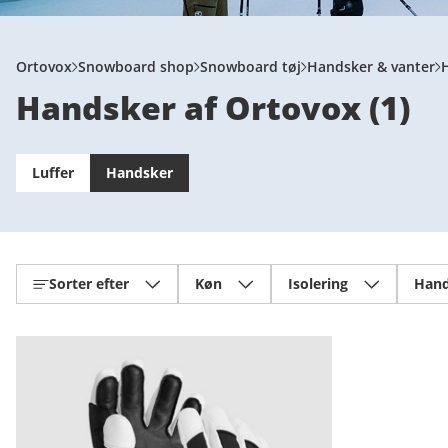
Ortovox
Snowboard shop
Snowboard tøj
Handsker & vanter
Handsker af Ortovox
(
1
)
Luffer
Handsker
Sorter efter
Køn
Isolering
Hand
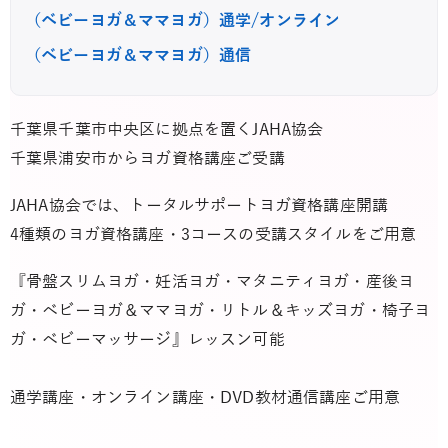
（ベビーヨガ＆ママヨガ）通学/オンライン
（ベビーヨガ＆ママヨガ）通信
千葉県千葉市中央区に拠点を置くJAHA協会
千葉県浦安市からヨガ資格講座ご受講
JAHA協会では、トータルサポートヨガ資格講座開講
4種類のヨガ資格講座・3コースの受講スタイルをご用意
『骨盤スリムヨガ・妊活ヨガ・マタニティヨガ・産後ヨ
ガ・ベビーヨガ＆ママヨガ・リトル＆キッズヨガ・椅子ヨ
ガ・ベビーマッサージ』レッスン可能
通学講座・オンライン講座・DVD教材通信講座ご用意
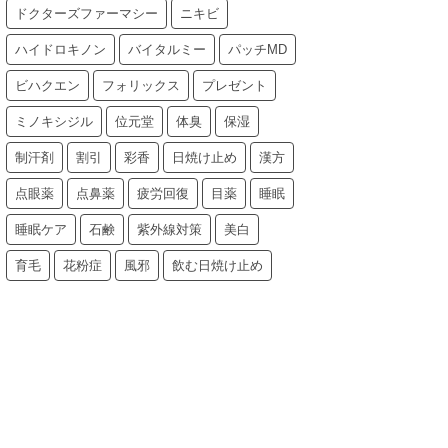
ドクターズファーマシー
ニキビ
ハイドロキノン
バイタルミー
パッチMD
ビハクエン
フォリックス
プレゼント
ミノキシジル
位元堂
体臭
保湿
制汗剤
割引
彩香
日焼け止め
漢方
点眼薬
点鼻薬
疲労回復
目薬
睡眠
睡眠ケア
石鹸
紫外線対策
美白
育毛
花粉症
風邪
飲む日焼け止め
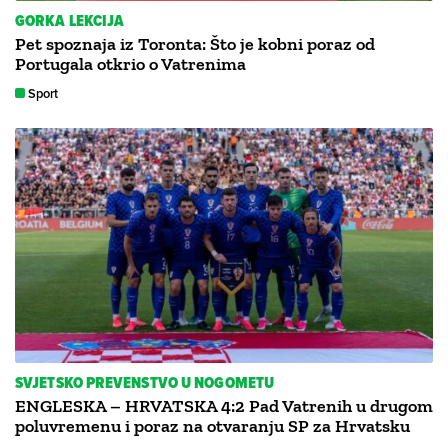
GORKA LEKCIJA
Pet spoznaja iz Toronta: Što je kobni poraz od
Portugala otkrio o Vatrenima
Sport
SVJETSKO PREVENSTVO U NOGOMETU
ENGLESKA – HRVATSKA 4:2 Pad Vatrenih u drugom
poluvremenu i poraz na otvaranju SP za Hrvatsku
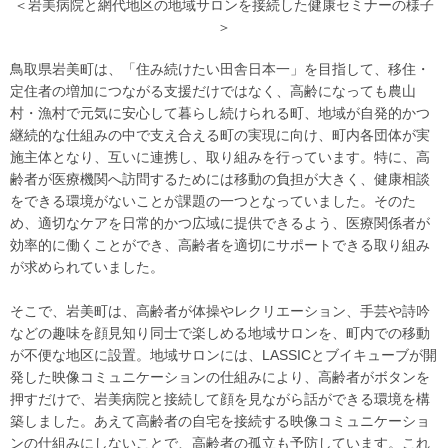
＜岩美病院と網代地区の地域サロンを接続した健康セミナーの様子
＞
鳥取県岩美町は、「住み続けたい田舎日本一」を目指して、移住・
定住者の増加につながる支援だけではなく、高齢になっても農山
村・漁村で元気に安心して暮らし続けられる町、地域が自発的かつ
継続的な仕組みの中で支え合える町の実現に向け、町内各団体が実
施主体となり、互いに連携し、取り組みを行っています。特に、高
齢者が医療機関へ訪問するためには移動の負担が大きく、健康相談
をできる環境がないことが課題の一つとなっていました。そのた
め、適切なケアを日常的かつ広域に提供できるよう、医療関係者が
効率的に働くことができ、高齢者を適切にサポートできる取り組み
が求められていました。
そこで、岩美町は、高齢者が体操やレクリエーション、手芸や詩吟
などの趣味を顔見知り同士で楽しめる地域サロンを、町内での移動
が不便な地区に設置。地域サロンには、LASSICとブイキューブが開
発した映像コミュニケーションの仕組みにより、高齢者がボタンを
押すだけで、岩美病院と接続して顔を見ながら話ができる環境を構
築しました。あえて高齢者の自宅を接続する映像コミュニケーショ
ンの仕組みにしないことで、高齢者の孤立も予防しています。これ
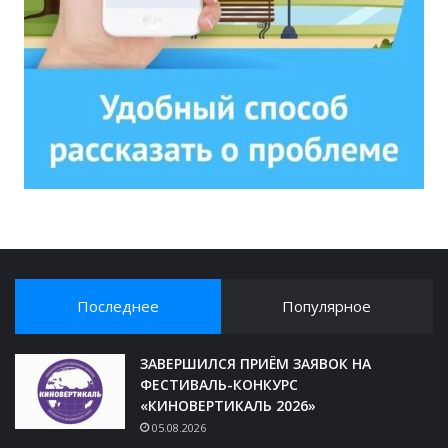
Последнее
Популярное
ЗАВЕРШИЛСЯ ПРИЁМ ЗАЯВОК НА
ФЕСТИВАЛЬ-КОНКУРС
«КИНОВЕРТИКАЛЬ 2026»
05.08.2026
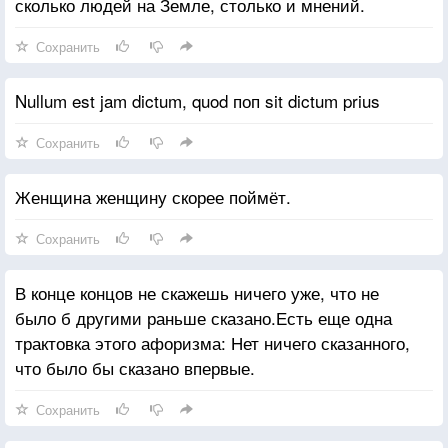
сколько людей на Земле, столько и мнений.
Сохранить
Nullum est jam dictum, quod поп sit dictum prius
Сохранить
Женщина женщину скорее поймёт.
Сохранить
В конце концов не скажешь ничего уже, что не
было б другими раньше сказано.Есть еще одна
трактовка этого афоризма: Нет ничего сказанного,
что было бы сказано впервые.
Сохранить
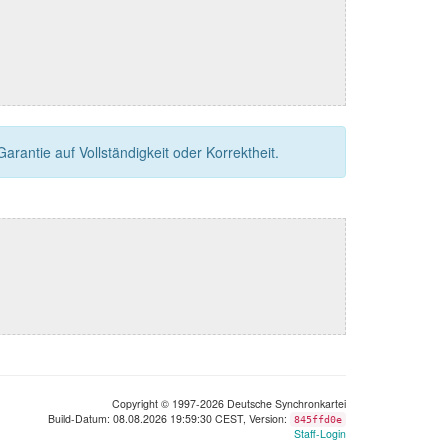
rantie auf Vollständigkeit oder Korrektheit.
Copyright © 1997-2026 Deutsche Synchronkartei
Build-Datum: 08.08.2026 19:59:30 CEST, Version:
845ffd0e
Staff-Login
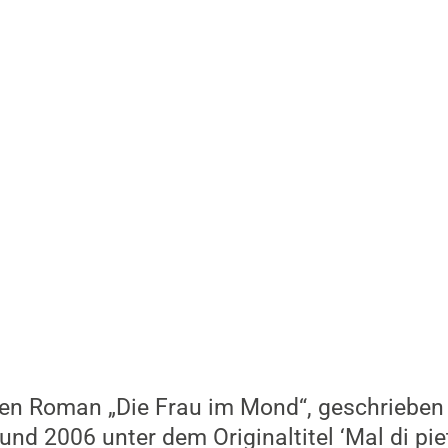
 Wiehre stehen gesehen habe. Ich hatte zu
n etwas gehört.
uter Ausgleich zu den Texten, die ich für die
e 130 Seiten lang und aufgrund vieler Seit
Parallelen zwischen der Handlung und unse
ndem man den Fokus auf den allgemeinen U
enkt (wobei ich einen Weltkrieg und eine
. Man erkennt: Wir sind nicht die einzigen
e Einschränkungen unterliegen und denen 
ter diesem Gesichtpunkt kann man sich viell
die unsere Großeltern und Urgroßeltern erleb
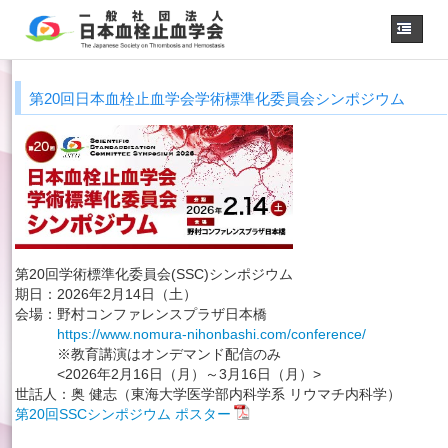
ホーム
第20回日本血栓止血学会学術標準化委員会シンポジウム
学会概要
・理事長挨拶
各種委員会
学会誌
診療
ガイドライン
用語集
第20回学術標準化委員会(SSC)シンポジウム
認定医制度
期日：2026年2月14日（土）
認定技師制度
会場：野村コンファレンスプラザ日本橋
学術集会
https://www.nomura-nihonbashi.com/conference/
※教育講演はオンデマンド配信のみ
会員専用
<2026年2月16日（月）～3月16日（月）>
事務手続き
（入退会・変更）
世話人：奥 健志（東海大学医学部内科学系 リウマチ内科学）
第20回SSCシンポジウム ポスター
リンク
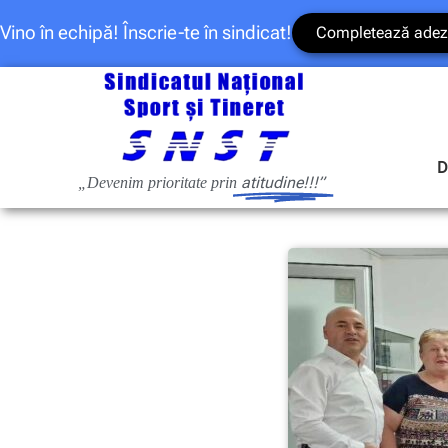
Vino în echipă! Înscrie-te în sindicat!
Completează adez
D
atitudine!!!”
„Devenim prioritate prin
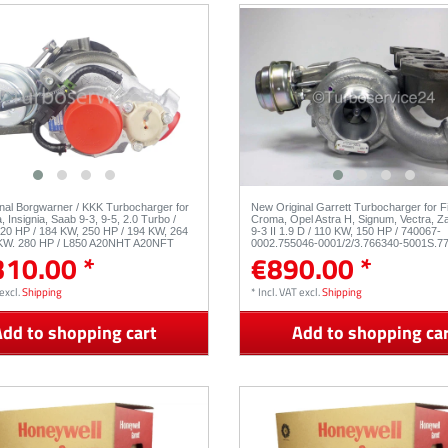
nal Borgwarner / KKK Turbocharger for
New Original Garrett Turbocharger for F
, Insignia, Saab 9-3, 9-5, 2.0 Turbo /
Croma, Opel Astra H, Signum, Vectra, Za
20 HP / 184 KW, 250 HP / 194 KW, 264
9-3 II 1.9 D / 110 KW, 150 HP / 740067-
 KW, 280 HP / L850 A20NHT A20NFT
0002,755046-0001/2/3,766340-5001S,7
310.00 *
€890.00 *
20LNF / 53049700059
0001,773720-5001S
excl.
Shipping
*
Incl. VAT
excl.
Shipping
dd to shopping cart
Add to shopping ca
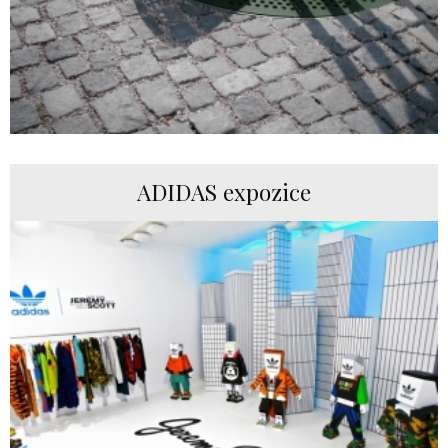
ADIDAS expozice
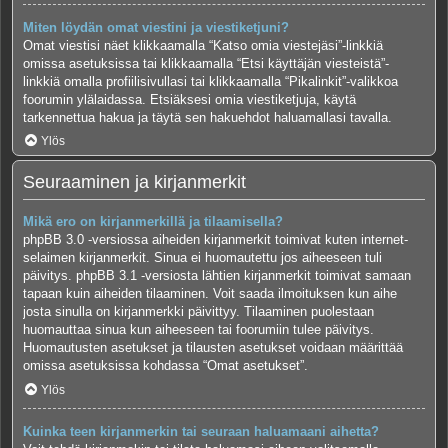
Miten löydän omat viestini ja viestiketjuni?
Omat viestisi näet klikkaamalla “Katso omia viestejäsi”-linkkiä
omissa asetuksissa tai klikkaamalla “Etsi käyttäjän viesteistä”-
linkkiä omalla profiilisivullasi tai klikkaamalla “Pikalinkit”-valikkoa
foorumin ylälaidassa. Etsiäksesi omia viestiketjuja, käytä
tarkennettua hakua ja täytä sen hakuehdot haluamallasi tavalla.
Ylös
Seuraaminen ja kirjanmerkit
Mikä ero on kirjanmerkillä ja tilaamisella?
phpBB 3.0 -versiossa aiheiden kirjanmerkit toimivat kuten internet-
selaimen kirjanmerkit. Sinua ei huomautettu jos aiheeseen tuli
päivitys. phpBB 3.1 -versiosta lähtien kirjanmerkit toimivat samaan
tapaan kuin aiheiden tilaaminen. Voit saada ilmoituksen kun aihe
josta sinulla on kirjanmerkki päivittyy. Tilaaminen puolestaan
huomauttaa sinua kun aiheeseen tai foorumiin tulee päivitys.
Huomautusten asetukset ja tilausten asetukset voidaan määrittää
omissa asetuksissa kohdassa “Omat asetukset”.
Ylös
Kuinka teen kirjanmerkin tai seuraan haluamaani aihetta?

• • • • • • •

AIM OF THE EXERCISE ->
Copy the data word for word. Pictures do not go in the copy.

EXPECTED ANSWER ->
Ortovox
Snowboard shop
Snowboard tøj
Handsker & vanter
Handsker af Ortovox
(
1
)
Luffer
Handsker
Sorter efter
Køn
Isolering
Hand
（ベビーヨガ＆ママヨガ）通学/オンライン
（ベビーヨガ＆ママヨガ）通信
千葉県千葉市中央区に拠点を置くJAHA協会
千葉県浦安市からヨガ資格講座ご受講
JAHA協会では、トータルサポートヨガ資格講座開講
4種類のヨガ資格講座・3コースの受講スタイルをご用意
『骨盤スリムヨガ・妊活ヨガ・マタニティヨガ・産後ヨ
ガ・ベビーヨガ＆ママヨガ・リトル＆キッズヨガ・椅子ヨ
ガ・ベビーマッサージ』レッスン可能
通学講座・オンライン講座・DVD教材通信講座ご用意
ドクターズファーマシー
ニキビ
ハイドロキノン
バイタルミー
パッチMD
ビハクエン
フォリックス
プレゼント
ミノキシジル
位元堂
体臭
保湿
制汗剤
割引
彩香
日焼け止め
漢方
点眼薬
点鼻薬
疲労回復
目薬
睡眠
睡眠ケア
石鹸
紫外線対策
美白
育毛
花粉症
風邪
飲む日焼け止め
GORKA LEKCIJA
Pet spoznaja iz Toronta: Što je kobni poraz od
Portugala otkrio o Vatrenima
Sport
SVJETSKO PREVENSTVO U NOGOMETU
ENGLESKA – HRVATSKA 4:2 Pad Vatrenih u drugom
poluvremenu i poraz na otvaranju SP za Hrvatsku
＜岩美病院と網代地区の地域サロンを接続した健康セミナーの様子
＞
鳥取県岩美町は、「住み続けたい田舎日本一」を目指して、移住・
定住者の増加につながる支援だけではなく、高齢になっても農山
村・漁村で元気に安心して暮らし続けられる町、地域が自発的かつ
継続的な仕組みの中で支え合える町の実現に向け、町内各団体が実
施主体となり、互いに連携し、取り組みを行っています。特に、高
齢者が医療機関へ訪問するためには移動の負担が大きく、健康相談
をできる環境がないことが課題の一つとなっていました。そのた
め、適切なケアを日常的かつ広域に提供できるよう、医療関係者が
効率的に働くことができ、高齢者を適切にサポートできる取り組み
が求められていました。
そこで、岩美町は、高齢者が体操やレクリエーション、手芸や詩吟
などの趣味を顔見知り同士で楽しめる地域サロンを、町内での移動
が不便な地区に設置。地域サロンには、LASSICとブイキューブが開
発した映像コミュニケーションの仕組みにより、高齢者がボタンを
押すだけで、岩美病院と接続して顔を見ながら話ができる環境を構
築しました。あえて高齢者の自宅を接続する映像コミュニケーショ
ンの仕組みにしないことで、高齢者の孤立も予防しています。これ
Последнее
Популярное
ЗАВЕРШИЛСЯ ПРИЁМ ЗАЯВОК НА
ФЕСТИВАЛЬ-КОНКУРС
«КИНОВЕРТИКАЛЬ 2026»
05.08.2026
сколько людей на Земле, столько и мнений.
Сохранить
Nullum est jam dictum, quod поп sit dictum prius
Сохранить
Женщина женщину скорее поймёт.
Сохранить
В конце концов не скажешь ничего уже, что не
было б другими раньше сказано.Есть еще одна
трактовка этого афоризма: Нет ничего сказанного,
что было бы сказано впервые.
Сохранить
rantie auf Vollständigkeit oder Korrektheit.
Copyright © 1997-2026 Deutsche Synchronkartei
Build-Datum: 08.08.2026 19:59:30 CEST, Version:
845ffd0e
Staff-Login
 Wiehre stehen gesehen habe. Ich hatte zu
n etwas gehört.
uter Ausgleich zu den Texten, die ich für die
e 130 Seiten lang und aufgrund vieler Seit
Parallelen zwischen der Handlung und unse
ndem man den Fokus auf den allgemeinen U
enkt (wobei ich einen Weltkrieg und eine
. Man erkennt: Wir sind nicht die einzigen
e Einschränkungen unterliegen und denen 
ter diesem Gesichtpunkt kann man sich viell
die unsere Großeltern und Urgroßeltern erleb
ホーム
第20回日本血栓止血学会学術標準化委員会シンポジウム
学会概要
・理事長挨拶
各種委員会
学会誌
診療
ガイドライン
用語集
第20回学術標準化委員会(SSC)シンポジウム
認定医制度
期日：2026年2月14日（土）
認定技師制度
会場：野村コンファレンスプラザ日本橋
学術集会
https://www.nomura-nihonbashi.com/conference/
※教育講演はオンデマンド配信のみ
会員専用
<2026年2月16日（月）～3月16日（月）>
事務手続き
（入退会・変更）
世話人：奥 健志（東海大学医学部内科学系 リウマチ内科学）
第20回SSCシンポジウム ポスター
リンク
Vino în echipă! Înscrie-te în sindicat!
Completează adez
D
atitudine!!!”
„Devenim prioritate prin
nal Borgwarner / KKK Turbocharger for
New Original Garrett Turbocharger for F
, Insignia, Saab 9-3, 9-5, 2.0 Turbo /
Croma, Opel Astra H, Signum, Vectra, Za
20 HP / 184 KW, 250 HP / 194 KW, 264
9-3 II 1.9 D / 110 KW, 150 HP / 740067-
 KW, 280 HP / L850 A20NHT A20NFT
0002,755046-0001/2/3,766340-5001S,7
310.00 *
€890.00 *
20LNF / 53049700059
0001,773720-5001S
excl.
Shipping
*
Incl. VAT
excl.
Shipping
dd to shopping cart
Add to shopping ca
ADIDAS expozice
Miten löydän omat viestini ja viestiketjuni?
Omat viestisi näet klikkaamalla “Katso omia viestejäsi”-linkkiä
omissa asetuksissa tai klikkaamalla “Etsi käyttäjän viesteistä”-
linkkiä omalla profiilisivullasi tai klikkaamalla “Pikalinkit”-valikkoa
foorumin ylälaidassa. Etsiäksesi omia viestiketjuja, käytä
tarkennettua hakua ja täytä sen hakuehdot haluamallasi tavalla.
Ylös
Seuraaminen ja kirjanmerkit
Mikä ero on kirjanmerkillä ja tilaamisella?
phpBB 3.0 -versiossa aiheiden kirjanmerkit toimivat kuten internet-
selaimen kirjanmerkit. Sinua ei huomautettu jos aiheeseen tuli
päivitys. phpBB 3.1 -versiosta lähtien kirjanmerkit toimivat samaan
tapaan kuin aiheiden tilaaminen. Voit saada ilmoituksen kun aihe
josta sinulla on kirjanmerkki päivittyy. Tilaaminen puolestaan
huomauttaa sinua kun aiheeseen tai foorumiin tulee päivitys.
Huomautusten asetukset ja tilausten asetukset voidaan määrittää
omissa asetuksissa kohdassa “Omat asetukset”.
Ylös
Kuinka teen kirjanmerkin tai seuraan haluamaani aihetta?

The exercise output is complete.